Quinze ans après son humiliant licenciement, Thompson s’est retrouvé à une cérémonie de remise des prix Livingston où son travail au New Yorker était salué sur scène par l’un de ces bons collègues qu’il avait retrouvés après 60 Minutes, et nul autre que Kroft n’était un acteur clé de la remise des prix. Kroft est entré dans l’ascenseur et a reconnu Thompson, uniquement grâce au discours prononcé ce soir-là, et non depuis le bureau de Scheffler. “J’ai travaillé pour vous pendant une heure et j’ai été viré”, a déclaré Thompson à Kroft à propos de la “connexion amusante” qu’ils partageaient.

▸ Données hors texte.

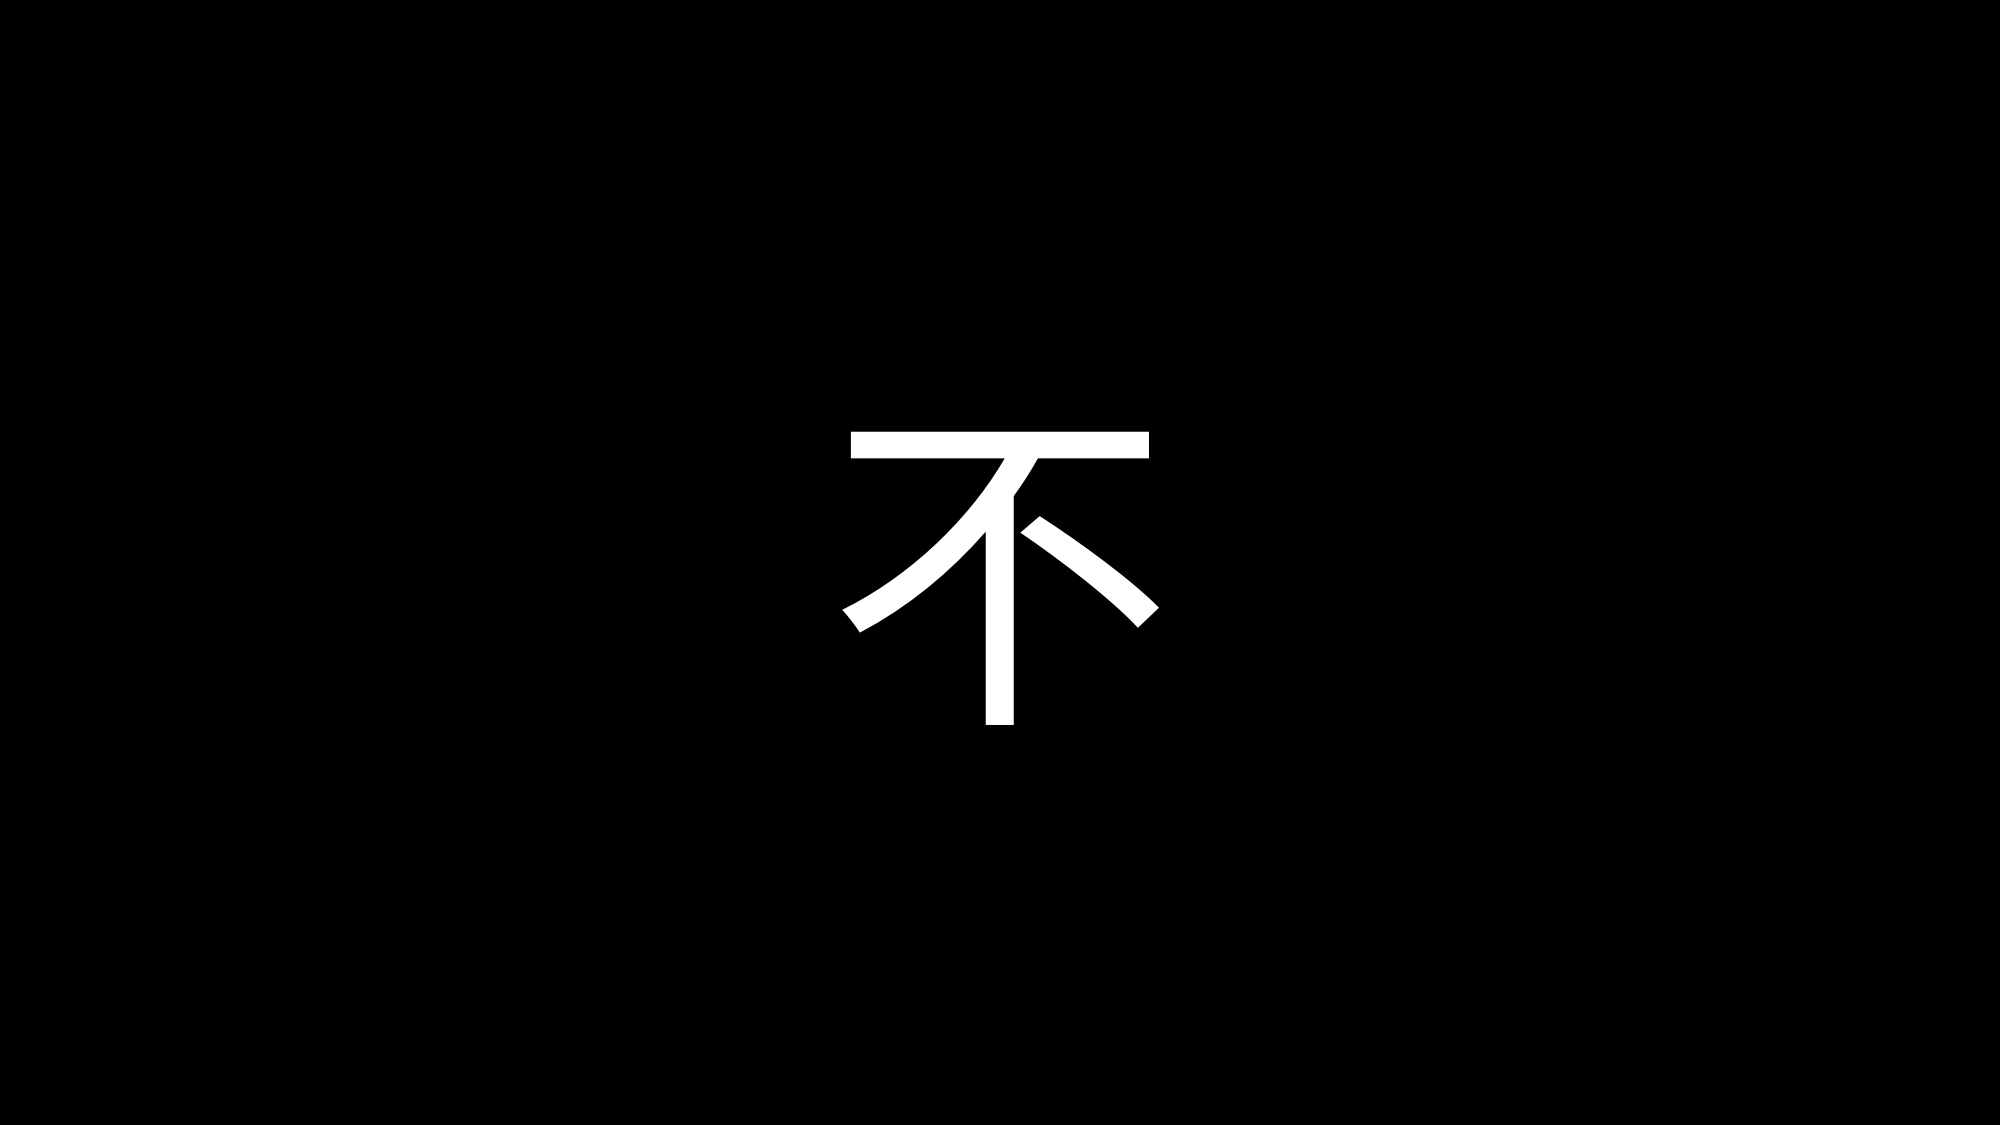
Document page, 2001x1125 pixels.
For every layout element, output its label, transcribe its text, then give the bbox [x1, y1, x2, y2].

La réponse de Kroft a été immédiate : “Steve me regarde et dit : ‘Es-tu ce type ? Je ne pouvais pas croire qu’il (juron) t’a viré. Et je suis vraiment désolé de ne pas t’avoir soutenu.'” (Les messages adressés à Steve Kroft n’ont pas été renvoyés.)

Rétrospectivement, cette expérience a donné à Thompson ce qu’il considère comme une sorte de paranoïa saine. Même lorsque les choses vont bien, il a déclaré : “Je ne suis jamais vraiment sûr que ça va rester ainsi.”

Lorsqu’on lui a rappelé que ce n’est pas différent de la fasciite plantaire qui peut se développer chez un coureur, Thompson a convenu que ce n’était pas différent. Lorsqu’il s’entraîne trop en courant, il contracte une tendinite au genou, “et maintenant je la sens arriver assez tôt”, ce qui signifie qu’il réduit sa course, utilise un rouleau en mousse et met de la crème CBD sur son genou. Lorsque la fasciite plantaire apparaît de nulle part, il suit une routine similaire : utiliser un rouleau en mousse, faire des étirements du tendon d’Achille et mettre de l’huile de ricin sur ses pieds lorsqu’il dort.

“Tout ce vent vous repousse, mais si vous êtes plus intelligent avec votre entraînement, votre façon de vivre et toutes les décisions que vous prenez, vous pouvez aller plus vite face au vent contraire”, a déclaré Thompson. Tout comme dans la course à pied, au travail et dans la vie, « il suffit d’apprendre à y faire face ».